Zingerone reduces sodium arsenite-induced nephrotoxicity by regulating oxidative stress, inflammation, apoptosis and histopathological changes.

Arsenic is widely available in the environment and arsenic toxicity is a public health problem of serious concern worldwide. Zingerone is a promising phytochemical with various pharmacological effects. In this study, the potential protective effect of zingerone against sodium arsenite (NaAsO, SA) induced nephrotoxicity was investigated. Thirty-five male Sprague-Dawley rats were divided into five different groups as control, zingerone, SA, SA + zingerone 25, SA + zingerone 50. SA was administered alone at a dose of 10 mg/kg for 14 days or given 30 min before zingerone (25 mg/kg or 50 mg/kg) treatment. At the end of the experiment, the kidney tissues was examined biochemically, molecularly and microscopically.
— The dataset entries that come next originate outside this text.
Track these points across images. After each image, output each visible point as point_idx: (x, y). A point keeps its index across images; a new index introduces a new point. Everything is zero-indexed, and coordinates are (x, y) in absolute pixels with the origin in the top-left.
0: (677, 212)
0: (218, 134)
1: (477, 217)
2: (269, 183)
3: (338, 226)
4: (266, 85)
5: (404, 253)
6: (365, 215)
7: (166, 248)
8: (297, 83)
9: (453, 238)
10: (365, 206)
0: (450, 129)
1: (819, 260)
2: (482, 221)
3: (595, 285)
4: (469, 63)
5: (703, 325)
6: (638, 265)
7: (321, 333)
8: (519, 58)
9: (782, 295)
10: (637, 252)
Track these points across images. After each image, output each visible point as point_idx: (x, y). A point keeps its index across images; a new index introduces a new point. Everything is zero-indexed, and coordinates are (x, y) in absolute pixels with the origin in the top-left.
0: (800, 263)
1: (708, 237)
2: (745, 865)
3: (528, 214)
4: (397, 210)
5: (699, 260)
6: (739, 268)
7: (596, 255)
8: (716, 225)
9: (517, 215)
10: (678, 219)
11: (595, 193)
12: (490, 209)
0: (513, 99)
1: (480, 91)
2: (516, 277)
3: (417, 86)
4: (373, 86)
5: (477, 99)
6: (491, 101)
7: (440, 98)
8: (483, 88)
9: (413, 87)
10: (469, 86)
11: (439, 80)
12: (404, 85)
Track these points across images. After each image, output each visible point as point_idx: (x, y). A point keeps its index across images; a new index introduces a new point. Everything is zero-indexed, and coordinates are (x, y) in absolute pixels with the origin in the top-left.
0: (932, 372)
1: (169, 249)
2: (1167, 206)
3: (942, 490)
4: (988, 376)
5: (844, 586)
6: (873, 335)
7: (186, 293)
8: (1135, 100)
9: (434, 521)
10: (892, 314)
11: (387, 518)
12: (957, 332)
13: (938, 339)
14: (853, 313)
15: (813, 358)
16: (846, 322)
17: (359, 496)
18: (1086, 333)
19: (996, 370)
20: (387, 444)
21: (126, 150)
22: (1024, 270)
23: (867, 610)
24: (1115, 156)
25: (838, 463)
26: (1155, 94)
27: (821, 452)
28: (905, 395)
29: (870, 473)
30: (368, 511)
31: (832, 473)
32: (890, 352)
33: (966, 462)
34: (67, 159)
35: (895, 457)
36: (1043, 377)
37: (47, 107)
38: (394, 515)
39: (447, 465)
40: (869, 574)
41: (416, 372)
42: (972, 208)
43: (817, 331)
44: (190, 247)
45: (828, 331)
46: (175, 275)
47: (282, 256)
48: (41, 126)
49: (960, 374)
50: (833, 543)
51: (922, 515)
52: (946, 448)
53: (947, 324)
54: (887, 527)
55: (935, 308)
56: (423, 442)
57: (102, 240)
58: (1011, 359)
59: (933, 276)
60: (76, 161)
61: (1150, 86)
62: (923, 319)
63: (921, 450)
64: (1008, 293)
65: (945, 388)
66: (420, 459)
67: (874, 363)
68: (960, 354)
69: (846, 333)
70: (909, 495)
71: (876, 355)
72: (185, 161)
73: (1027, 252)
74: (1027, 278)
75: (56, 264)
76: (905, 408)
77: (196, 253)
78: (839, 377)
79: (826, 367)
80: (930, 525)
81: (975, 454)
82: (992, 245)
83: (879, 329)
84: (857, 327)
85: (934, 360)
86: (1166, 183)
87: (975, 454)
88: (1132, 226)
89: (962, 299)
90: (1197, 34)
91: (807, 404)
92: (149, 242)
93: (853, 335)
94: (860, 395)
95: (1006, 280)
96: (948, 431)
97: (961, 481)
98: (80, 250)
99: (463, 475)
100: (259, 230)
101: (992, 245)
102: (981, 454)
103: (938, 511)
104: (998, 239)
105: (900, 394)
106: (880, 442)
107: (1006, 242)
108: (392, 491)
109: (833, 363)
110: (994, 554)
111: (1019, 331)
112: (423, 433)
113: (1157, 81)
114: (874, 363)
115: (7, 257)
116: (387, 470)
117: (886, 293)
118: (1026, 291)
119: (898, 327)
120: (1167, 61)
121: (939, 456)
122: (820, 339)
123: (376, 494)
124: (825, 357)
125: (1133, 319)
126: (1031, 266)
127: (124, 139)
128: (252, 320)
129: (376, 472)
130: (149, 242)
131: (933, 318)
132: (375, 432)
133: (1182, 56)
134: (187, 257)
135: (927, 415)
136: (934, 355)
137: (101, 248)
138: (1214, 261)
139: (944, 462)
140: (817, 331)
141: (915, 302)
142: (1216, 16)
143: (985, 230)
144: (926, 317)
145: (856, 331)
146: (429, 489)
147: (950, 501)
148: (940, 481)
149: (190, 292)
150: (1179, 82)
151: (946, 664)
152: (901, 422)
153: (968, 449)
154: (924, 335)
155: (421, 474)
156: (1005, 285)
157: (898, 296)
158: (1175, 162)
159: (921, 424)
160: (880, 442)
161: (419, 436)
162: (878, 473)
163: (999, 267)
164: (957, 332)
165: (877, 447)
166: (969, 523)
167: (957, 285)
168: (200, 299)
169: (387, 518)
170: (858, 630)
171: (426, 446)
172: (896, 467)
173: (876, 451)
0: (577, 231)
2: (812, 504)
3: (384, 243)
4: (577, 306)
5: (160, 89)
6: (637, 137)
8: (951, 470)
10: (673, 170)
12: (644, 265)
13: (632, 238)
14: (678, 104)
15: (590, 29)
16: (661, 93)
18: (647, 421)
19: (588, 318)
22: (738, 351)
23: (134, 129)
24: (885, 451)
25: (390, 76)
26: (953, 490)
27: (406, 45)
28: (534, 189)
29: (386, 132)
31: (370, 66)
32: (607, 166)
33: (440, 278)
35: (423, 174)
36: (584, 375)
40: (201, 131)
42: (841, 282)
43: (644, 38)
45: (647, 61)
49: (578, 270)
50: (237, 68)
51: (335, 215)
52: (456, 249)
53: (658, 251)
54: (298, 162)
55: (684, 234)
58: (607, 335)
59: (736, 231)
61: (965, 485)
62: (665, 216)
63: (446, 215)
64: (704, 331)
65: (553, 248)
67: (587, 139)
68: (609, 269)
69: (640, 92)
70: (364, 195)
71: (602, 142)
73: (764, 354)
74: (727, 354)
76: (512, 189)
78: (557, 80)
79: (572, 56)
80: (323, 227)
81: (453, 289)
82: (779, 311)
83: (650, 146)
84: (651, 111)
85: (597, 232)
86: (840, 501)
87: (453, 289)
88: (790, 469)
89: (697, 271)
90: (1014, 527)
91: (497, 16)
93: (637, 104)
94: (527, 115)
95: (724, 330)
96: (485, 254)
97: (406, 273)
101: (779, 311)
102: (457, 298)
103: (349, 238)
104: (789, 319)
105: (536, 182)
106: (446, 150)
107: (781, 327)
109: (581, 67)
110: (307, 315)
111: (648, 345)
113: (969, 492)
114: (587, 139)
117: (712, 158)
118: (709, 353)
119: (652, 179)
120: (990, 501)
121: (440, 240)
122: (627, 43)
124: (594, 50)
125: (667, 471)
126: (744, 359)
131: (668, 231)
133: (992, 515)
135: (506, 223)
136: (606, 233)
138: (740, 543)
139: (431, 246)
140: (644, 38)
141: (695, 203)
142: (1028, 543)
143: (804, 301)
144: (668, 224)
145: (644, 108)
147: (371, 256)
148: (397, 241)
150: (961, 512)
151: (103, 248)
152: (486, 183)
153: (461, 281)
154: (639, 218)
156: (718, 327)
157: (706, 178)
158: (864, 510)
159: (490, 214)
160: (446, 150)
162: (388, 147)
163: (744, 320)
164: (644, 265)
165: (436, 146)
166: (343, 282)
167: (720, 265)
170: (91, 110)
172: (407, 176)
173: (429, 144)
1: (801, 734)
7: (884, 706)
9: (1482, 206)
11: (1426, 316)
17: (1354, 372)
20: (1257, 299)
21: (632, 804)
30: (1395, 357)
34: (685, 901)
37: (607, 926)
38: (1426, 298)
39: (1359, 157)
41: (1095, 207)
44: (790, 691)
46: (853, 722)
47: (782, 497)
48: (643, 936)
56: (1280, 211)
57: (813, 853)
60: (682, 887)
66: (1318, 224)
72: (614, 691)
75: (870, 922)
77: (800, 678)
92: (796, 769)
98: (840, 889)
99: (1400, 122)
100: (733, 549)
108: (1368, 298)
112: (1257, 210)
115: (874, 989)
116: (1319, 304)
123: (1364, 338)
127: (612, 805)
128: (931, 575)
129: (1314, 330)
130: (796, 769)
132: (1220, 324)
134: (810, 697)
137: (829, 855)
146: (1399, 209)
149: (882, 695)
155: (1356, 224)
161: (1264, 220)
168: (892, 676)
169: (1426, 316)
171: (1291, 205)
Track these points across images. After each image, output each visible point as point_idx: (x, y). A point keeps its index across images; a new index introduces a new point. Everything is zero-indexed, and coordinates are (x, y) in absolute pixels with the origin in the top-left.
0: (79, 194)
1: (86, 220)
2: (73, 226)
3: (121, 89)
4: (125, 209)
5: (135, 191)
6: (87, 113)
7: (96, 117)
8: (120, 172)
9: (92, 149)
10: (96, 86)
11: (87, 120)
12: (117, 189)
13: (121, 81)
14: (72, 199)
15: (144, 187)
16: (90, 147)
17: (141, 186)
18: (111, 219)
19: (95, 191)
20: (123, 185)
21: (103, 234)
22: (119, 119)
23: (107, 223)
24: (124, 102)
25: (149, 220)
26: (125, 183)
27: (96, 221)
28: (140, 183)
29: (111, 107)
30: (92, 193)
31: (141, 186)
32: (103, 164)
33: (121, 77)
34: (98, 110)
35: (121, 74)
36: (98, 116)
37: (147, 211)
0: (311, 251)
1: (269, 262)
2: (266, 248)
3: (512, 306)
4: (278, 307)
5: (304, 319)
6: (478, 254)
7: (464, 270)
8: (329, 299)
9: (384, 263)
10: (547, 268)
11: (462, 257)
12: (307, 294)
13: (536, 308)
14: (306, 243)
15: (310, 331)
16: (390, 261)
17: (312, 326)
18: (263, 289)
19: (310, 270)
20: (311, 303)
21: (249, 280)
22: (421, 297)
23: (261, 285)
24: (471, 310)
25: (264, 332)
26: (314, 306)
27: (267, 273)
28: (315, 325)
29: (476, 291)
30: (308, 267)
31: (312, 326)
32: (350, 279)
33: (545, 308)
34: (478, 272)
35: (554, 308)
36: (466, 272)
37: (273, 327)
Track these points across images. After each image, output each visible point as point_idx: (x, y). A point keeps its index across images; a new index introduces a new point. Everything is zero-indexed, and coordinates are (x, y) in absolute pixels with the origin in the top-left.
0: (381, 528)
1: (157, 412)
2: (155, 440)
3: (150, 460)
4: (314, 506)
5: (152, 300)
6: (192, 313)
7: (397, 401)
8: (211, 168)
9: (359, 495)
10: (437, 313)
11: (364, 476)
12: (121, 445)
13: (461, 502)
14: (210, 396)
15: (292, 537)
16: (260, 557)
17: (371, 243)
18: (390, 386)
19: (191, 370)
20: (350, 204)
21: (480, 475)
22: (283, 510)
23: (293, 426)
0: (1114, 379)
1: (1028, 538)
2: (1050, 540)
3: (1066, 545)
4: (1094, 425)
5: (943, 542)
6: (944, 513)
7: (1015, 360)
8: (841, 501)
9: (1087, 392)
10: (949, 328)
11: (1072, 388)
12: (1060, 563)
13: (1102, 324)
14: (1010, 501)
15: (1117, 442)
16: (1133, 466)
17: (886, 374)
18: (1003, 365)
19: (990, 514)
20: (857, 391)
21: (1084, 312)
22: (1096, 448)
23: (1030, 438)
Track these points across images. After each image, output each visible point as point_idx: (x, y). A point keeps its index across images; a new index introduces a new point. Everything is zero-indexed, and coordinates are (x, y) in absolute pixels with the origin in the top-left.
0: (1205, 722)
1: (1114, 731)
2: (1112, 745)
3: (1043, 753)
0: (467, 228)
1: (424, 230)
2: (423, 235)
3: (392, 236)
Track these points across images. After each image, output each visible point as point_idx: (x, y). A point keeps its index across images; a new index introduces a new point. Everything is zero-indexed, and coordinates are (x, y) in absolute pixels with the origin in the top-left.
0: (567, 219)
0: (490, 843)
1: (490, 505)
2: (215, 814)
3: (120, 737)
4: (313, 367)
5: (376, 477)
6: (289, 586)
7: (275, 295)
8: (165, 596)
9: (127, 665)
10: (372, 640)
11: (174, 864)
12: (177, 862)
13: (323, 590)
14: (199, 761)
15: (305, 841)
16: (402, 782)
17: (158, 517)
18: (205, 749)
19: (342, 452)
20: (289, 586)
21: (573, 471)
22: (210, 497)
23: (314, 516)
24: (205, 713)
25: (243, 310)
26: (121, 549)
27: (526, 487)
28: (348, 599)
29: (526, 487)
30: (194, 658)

SA toxicity was associated with increased malondialdehyde level, whereas glutathione, superoxide dismutase, catalase, and glutathione peroxidase were decreased. Administration of SA caused inflammation in the kidney tissue by upregulation of NF-κB and IL-1β, TNF-α, IL-6, iNOS, COX-2, MAPK14, MAPK15, JNK. SA administration caused apoptosis in the kidney by upregulating caspase-3 and Bax levels and downregulating Bcl-2, and autophagy by activating beclin-1. Also, SA administration showed a suppressive effect on AKT2 and FOXO1 mRNA transcript levels. All these factors impair kidney function and increase creatinine and urea levels, resulting in pathological changes and a decrease in nephrin. Treatment with zingerone at doses of 25 and 50 mg/kg significantly reduced oxidative stress, inflammation, apoptosis and autophagy in kidney tissue. In addition, it was confirmed by histological evaluation as well as serum urea and creatinine levels that kidney damage due to SA toxicity can be modulated by zingerone administration.